Unfortunately, it is already true that African American women experience all types of pregnancy loss more often than do white women—not only miscarriage but also stillbirth, preterm birth, and infant death.
Infertility among African American women is not only a silent and hidden problem in the African American Community, but one that continues to be on the rise.
According to Dr. Desiree McCarthy-Keith, a Reproductive Endocrinologist at Georgia Reproductive Specialists, research shows that among the 7.3 million women in the United States, approximately 11.5% of African American women experience a variety of infertility problems compared to 7% of white women.

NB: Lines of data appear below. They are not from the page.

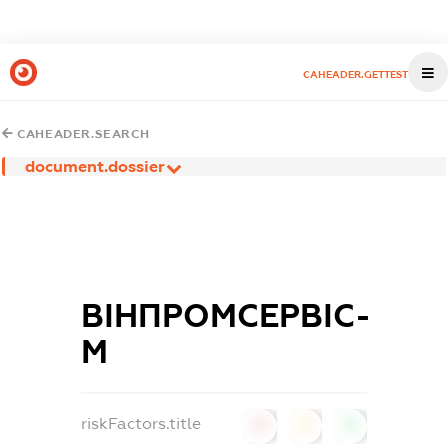
CAHEADER.GETTEST
CAHEADER.SEARCH
document.dossier
ВІНПРОМСЕРВІС-
М
riskFactors.title
0
0
0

A study sponsored by The National Institutes of Health found African Americans were more than twice as likely to have a late pregnancy loss, including stillbirth. That study attributed the difference to the higher rates of pregnancy complications like diabetes, high blood pressure, premature rupture of membranes, uterine bleeding, placental abnormalities, and problems with the umbilical cord in labor.
Even with all this negative press against soda, the past half a century has seen a significant rise in the amount of added sugar in the average diet of a U.S. individual. One third of this total sugar intake comes from soda and other sugar-sweetened drinks, which are associated with weight gain and conditions such as type 2 diabetes.
Researchers did not find a strong association between infertility and drinking fruit juices or diet sodas.